**WORK TO COMPLETE:**
Could you rewrite every line of the listing below, replacing "EUR" with "DKK" wherever it occurs and leaving all else unchanged?
◆ ◆ ◆ ◆ ◆
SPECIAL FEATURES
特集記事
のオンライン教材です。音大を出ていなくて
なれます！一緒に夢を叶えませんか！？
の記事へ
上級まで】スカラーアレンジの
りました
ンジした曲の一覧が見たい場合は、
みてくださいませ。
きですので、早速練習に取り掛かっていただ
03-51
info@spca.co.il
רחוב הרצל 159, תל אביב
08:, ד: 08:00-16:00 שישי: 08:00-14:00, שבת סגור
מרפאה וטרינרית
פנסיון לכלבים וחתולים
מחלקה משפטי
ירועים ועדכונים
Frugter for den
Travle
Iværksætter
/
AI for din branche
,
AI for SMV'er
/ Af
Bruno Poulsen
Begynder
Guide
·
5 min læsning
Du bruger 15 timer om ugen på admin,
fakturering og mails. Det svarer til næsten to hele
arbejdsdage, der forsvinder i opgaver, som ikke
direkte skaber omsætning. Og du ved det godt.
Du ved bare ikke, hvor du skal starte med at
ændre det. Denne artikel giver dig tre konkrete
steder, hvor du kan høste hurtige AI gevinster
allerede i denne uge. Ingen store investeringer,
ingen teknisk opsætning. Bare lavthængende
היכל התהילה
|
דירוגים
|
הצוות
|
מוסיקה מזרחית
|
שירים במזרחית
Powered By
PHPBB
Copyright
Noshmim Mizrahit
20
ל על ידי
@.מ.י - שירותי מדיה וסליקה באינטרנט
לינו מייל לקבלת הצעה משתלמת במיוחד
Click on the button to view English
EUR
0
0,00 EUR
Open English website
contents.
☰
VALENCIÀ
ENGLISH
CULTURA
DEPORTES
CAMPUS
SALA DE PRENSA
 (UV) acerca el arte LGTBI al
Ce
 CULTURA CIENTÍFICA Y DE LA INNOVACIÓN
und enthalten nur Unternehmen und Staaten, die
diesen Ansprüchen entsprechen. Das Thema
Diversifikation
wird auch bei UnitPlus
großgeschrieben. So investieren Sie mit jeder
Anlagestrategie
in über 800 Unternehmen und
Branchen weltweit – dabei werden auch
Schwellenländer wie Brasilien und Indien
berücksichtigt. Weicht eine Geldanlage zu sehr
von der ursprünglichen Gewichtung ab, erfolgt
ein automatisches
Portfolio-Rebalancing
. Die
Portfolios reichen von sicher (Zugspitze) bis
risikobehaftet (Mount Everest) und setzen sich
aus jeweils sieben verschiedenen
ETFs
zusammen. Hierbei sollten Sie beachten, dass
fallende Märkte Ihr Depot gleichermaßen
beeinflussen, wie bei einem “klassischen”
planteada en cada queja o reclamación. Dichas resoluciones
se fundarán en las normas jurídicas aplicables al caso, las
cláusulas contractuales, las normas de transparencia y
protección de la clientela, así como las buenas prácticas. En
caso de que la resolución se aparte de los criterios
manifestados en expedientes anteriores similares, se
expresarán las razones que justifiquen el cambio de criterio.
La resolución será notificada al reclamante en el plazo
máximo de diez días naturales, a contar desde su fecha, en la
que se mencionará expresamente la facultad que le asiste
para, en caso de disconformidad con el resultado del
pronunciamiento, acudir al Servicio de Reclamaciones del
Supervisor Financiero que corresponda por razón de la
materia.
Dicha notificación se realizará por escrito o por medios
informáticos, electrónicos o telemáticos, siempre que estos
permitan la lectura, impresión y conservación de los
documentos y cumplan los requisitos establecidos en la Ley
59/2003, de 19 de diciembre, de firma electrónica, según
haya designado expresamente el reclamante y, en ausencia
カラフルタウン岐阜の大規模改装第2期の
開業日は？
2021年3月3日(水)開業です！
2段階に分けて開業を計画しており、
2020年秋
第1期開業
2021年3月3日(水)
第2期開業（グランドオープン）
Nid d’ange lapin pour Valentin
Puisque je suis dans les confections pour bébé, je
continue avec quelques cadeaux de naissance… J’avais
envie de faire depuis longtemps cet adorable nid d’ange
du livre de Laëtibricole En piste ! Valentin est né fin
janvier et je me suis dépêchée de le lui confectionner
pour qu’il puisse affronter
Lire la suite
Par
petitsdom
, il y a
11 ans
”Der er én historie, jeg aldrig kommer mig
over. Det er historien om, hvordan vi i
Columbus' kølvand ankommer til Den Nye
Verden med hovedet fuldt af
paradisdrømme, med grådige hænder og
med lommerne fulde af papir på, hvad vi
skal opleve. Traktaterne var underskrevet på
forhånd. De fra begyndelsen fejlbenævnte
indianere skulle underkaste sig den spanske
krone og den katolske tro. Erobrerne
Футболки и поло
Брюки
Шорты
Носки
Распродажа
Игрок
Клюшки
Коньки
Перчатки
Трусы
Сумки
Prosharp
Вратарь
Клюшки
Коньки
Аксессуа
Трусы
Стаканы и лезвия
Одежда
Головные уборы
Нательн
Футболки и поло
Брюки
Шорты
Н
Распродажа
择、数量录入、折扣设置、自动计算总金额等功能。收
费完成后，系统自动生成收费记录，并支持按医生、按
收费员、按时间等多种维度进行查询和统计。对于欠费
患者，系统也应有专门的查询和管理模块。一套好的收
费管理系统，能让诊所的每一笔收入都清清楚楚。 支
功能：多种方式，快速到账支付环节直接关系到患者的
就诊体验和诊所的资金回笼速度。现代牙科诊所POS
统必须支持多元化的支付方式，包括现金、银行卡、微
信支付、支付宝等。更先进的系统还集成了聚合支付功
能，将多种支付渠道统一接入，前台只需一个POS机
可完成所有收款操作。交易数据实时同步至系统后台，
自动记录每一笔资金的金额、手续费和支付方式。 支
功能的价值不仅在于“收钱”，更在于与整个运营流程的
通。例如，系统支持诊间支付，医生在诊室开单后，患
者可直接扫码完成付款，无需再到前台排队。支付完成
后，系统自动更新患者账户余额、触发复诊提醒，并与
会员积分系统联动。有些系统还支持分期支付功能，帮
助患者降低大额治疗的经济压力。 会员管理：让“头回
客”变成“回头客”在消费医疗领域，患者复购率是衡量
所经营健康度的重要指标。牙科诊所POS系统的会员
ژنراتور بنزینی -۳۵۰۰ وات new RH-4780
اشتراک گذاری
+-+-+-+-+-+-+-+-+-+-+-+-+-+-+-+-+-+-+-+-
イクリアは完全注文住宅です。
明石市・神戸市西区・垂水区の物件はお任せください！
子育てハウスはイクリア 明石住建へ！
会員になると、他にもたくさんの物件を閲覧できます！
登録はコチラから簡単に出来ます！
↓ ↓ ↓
◆ ◆ ◆ ◆ ◆
**THE COMPLETED TASK:**
SPECIAL FEATURES
特集記事
のオンライン教材です。音大を出ていなくて
なれます！一緒に夢を叶えませんか！？
の記事へ
上級まで】スカラーアレンジの
りました
ンジした曲の一覧が見たい場合は、
みてくださいませ。
きですので、早速練習に取り掛かっていただ
03-51
info@spca.co.il
רחוב הרצל 159, תל אביב
08:, ד: 08:00-16:00 שישי: 08:00-14:00, שבת סגור
מרפאה וטרינרית
פנסיון לכלבים וחתולים
מחלקה משפטי
ירועים ועדכונים
Frugter for den
Travle
Iværksætter
/
AI for din branche
,
AI for SMV'er
/ Af
Bruno Poulsen
Begynder
Guide
·
5 min læsning
Du bruger 15 timer om ugen på admin,
fakturering og mails. Det svarer til næsten to hele
arbejdsdage, der forsvinder i opgaver, som ikke
direkte skaber omsætning. Og du ved det godt.
Du ved bare ikke, hvor du skal starte med at
ændre det. Denne artikel giver dig tre konkrete
steder, hvor du kan høste hurtige AI gevinster
allerede i denne uge. Ingen store investeringer,
ingen teknisk opsætning. Bare lavthængende
היכל התהילה
|
דירוגים
|
הצוות
|
מוסיקה מזרחית
|
שירים במזרחית
Powered By
PHPBB
Copyright
Noshmim Mizrahit
20
ל על ידי
@.מ.י - שירותי מדיה וסליקה באינטרנט
לינו מייל לקבלת הצעה משתלמת במיוחד
Click on the button to view English
DKK
0
0,00 DKK
Open English website
contents.
☰
VALENCIÀ
ENGLISH
CULTURA
DEPORTES
CAMPUS
SALA DE PRENSA
 (UV) acerca el arte LGTBI al
Ce
 CULTURA CIENTÍFICA Y DE LA INNOVACIÓN
und enthalten nur Unternehmen und Staaten, die
diesen Ansprüchen entsprechen. Das Thema
Diversifikation
wird auch bei UnitPlus
großgeschrieben. So investieren Sie mit jeder
Anlagestrategie
in über 800 Unternehmen und
Branchen weltweit – dabei werden auch
Schwellenländer wie Brasilien und Indien
berücksichtigt. Weicht eine Geldanlage zu sehr
von der ursprünglichen Gewichtung ab, erfolgt
ein automatisches
Portfolio-Rebalancing
. Die
Portfolios reichen von sicher (Zugspitze) bis
risikobehaftet (Mount Everest) und setzen sich
aus jeweils sieben verschiedenen
ETFs
zusammen. Hierbei sollten Sie beachten, dass
fallende Märkte Ihr Depot gleichermaßen
beeinflussen, wie bei einem “klassischen”
planteada en cada queja o reclamación. Dichas resoluciones
se fundarán en las normas jurídicas aplicables al caso, las
cláusulas contractuales, las normas de transparencia y
protección de la clientela, así como las buenas prácticas. En
caso de que la resolución se aparte de los criterios
manifestados en expedientes anteriores similares, se
expresarán las razones que justifiquen el cambio de criterio.
La resolución será notificada al reclamante en el plazo
máximo de diez días naturales, a contar desde su fecha, en la
que se mencionará expresamente la facultad que le asiste
para, en caso de disconformidad con el resultado del
pronunciamiento, acudir al Servicio de Reclamaciones del
Supervisor Financiero que corresponda por razón de la
materia.
Dicha notificación se realizará por escrito o por medios
informáticos, electrónicos o telemáticos, siempre que estos
permitan la lectura, impresión y conservación de los
documentos y cumplan los requisitos establecidos en la Ley
59/2003, de 19 de diciembre, de firma electrónica, según
haya designado expresamente el reclamante y, en ausencia
カラフルタウン岐阜の大規模改装第2期の
開業日は？
2021年3月3日(水)開業です！
2段階に分けて開業を計画しており、
2020年秋
第1期開業
2021年3月3日(水)
第2期開業（グランドオープン）
Nid d’ange lapin pour Valentin
Puisque je suis dans les confections pour bébé, je
continue avec quelques cadeaux de naissance… J’avais
envie de faire depuis longtemps cet adorable nid d’ange
du livre de Laëtibricole En piste ! Valentin est né fin
janvier et je me suis dépêchée de le lui confectionner
pour qu’il puisse affronter
Lire la suite
Par
petitsdom
, il y a
11 ans
”Der er én historie, jeg aldrig kommer mig
over. Det er historien om, hvordan vi i
Columbus' kølvand ankommer til Den Nye
Verden med hovedet fuldt af
paradisdrømme, med grådige hænder og
med lommerne fulde af papir på, hvad vi
skal opleve. Traktaterne var underskrevet på
forhånd. De fra begyndelsen fejlbenævnte
indianere skulle underkaste sig den spanske
krone og den katolske tro. Erobrerne
Футболки и поло
Брюки
Шорты
Носки
Распродажа
Игрок
Клюшки
Коньки
Перчатки
Трусы
Сумки
Prosharp
Вратарь
Клюшки
Коньки
Аксессуа
Трусы
Стаканы и лезвия
Одежда
Головные уборы
Нательн
Футболки и поло
Брюки
Шорты
Н
Распродажа
择、数量录入、折扣设置、自动计算总金额等功能。收
费完成后，系统自动生成收费记录，并支持按医生、按
收费员、按时间等多种维度进行查询和统计。对于欠费
患者，系统也应有专门的查询和管理模块。一套好的收
费管理系统，能让诊所的每一笔收入都清清楚楚。 支
功能：多种方式，快速到账支付环节直接关系到患者的
就诊体验和诊所的资金回笼速度。现代牙科诊所POS
统必须支持多元化的支付方式，包括现金、银行卡、微
信支付、支付宝等。更先进的系统还集成了聚合支付功
能，将多种支付渠道统一接入，前台只需一个POS机
可完成所有收款操作。交易数据实时同步至系统后台，
自动记录每一笔资金的金额、手续费和支付方式。 支
功能的价值不仅在于“收钱”，更在于与整个运营流程的
通。例如，系统支持诊间支付，医生在诊室开单后，患
者可直接扫码完成付款，无需再到前台排队。支付完成
后，系统自动更新患者账户余额、触发复诊提醒，并与
会员积分系统联动。有些系统还支持分期支付功能，帮
助患者降低大额治疗的经济压力。 会员管理：让“头回
客”变成“回头客”在消费医疗领域，患者复购率是衡量
所经营健康度的重要指标。牙科诊所POS系统的会员
ژنراتور بنزینی -۳۵۰۰ وات new RH-4780
اشتراک گذاری
+-+-+-+-+-+-+-+-+-+-+-+-+-+-+-+-+-+-+-+-
イクリアは完全注文住宅です。
明石市・神戸市西区・垂水区の物件はお任せください！
子育てハウスはイクリア 明石住建へ！
会員になると、他にもたくさんの物件を閲覧できます！
登録はコチラから簡単に出来ます！
↓ ↓ ↓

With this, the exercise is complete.